Vous êtes en train de nous dire que ces attentats étaient prévisibles ?

Depuis deux ans, avec le nombre de personnes parties en Syrie ou en Irak, on voit bien que la courbe de la radicalisation, des recrutements par les djihadistes est exponentielle. L'affaire Merah en 2012, puis la tuerie du musée juif de Bruxelles en 2014 ont fait monter la pression. D'autant plus que la France est impliquée dans la lutte contre le terrorisme. Au Mali, mais aussi au Sahel et en Irak, respectivement contre Aqmi et Daesh. On savait que la menace d'attentat suivait une courbe ascendante. Malheureusement, et quelle que soit l'efficacité des services français, à un moment il y a un trou dans les mailles du filet. C'est ce qu'ont connu Madrid en 2004 et Londres l'année suivante. Ceci étant, et même si al-Qaïda s'était promis de venger le prophète, je ne m'attendais pas à une résurgence de la thématique des caricatures à ce moment-là.
Y a-t-il eu une faute des services de renseignement français ?
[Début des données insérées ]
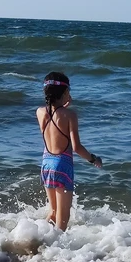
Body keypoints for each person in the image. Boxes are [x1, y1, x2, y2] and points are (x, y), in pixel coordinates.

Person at [37, 71, 102, 231]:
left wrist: (63, 106)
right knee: (62, 220)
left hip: (46, 164)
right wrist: (93, 159)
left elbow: (54, 118)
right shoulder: (70, 115)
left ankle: (36, 238)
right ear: (65, 92)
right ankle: (52, 251)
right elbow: (77, 147)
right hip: (62, 166)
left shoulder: (40, 112)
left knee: (52, 212)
À partir du moment où une attaque terroriste se concrétise, c'est qu'il y a eu une faille. Mais on ne peut pas suivre 200 « objectifs » à la fois. A un moment, si, malgré le travail des services de renseignement, on n'a rien de concret sur un individu, ça devient compliqué de justifier la poursuite de son suivi.
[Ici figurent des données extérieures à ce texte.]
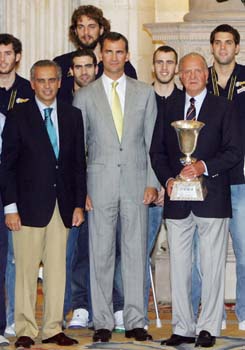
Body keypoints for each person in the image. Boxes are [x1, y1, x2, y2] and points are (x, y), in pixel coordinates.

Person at [150, 52, 241, 347]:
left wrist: (202, 167)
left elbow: (234, 152)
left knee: (211, 265)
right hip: (178, 200)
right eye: (186, 71)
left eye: (197, 71)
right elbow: (157, 152)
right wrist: (169, 180)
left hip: (212, 197)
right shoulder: (169, 108)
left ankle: (208, 328)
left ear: (206, 74)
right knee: (179, 266)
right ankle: (182, 327)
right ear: (179, 75)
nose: (191, 76)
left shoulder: (224, 108)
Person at [73, 31, 158, 343]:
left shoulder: (144, 92)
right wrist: (81, 191)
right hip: (99, 184)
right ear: (100, 56)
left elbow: (153, 143)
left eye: (119, 52)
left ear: (127, 55)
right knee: (100, 253)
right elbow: (77, 149)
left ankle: (136, 319)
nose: (114, 57)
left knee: (136, 253)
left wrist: (152, 182)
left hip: (137, 183)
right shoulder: (84, 96)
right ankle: (103, 321)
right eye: (108, 52)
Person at [0, 60, 86, 348]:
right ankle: (25, 328)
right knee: (24, 271)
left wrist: (77, 204)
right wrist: (10, 207)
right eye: (41, 81)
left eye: (52, 80)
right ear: (33, 83)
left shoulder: (73, 116)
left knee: (57, 270)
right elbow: (7, 166)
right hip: (26, 209)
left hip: (61, 208)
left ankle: (52, 328)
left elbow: (77, 165)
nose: (47, 86)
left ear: (60, 82)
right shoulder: (18, 115)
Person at [191, 24, 245, 331]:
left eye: (229, 43)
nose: (223, 48)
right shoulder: (199, 78)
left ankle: (244, 309)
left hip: (240, 177)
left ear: (237, 47)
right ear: (212, 47)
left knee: (244, 249)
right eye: (218, 43)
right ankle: (211, 314)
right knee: (204, 254)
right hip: (206, 177)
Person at [144, 45, 182, 326]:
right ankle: (137, 311)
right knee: (143, 252)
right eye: (160, 62)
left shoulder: (185, 100)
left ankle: (185, 314)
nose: (165, 67)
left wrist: (170, 183)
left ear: (176, 67)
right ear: (153, 66)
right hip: (149, 190)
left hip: (180, 189)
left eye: (170, 62)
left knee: (183, 255)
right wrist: (154, 184)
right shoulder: (143, 97)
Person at [0, 33, 33, 340]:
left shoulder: (28, 90)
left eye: (8, 53)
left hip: (17, 185)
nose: (2, 59)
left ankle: (14, 318)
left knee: (16, 258)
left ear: (17, 57)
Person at [63, 49, 97, 328]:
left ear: (96, 68)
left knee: (100, 250)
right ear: (71, 70)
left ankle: (103, 307)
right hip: (70, 190)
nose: (84, 71)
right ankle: (78, 306)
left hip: (102, 187)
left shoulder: (106, 97)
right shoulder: (61, 101)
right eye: (78, 67)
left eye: (89, 66)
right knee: (73, 252)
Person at [54, 5, 137, 102]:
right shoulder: (61, 64)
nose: (86, 32)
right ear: (75, 31)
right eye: (81, 27)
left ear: (101, 30)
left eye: (91, 27)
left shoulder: (119, 65)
Quelle leçon peut-on déjà tirer des attaques de la semaine dernière ?

Il va falloir un nouveau cadre légal accordant des moyens accrus aux services de renseignement, notamment en matière de suivi d'objectifs « dangereux ». Plus de moyens humains aussi. La lutte antiterroriste n'a jamais été un enjeu politique Il y a consensus sur cette question. Mais le problème sera de financer tout ça au vu des difficultés budgétaires.

On voit bien que la théorie du « loup solitaire » ne tient plus.

Personnellement, je n'ai jamais été favorable au concept de « loup solitaire ». Le fait qu'un djihadiste de retour du Moyen-Orient commette un attentat de façon isolée ne signifie pas qu'il n'a pas bénéficié d'un soutien ayant favorisé son passage à l'acte. On le voit avec les attentats des 7 et 9 janvier, revendiqués par al-Qaïda dans la péninsule arabique. Même s'il y a une part de récupération, il est probable que le projet des frères Kouachi soit né au Yémen. Quant à Coulibaly, je serais surpris qu'il ait agi par hasard, au même moment, au nom d'une filière différente (Daesh).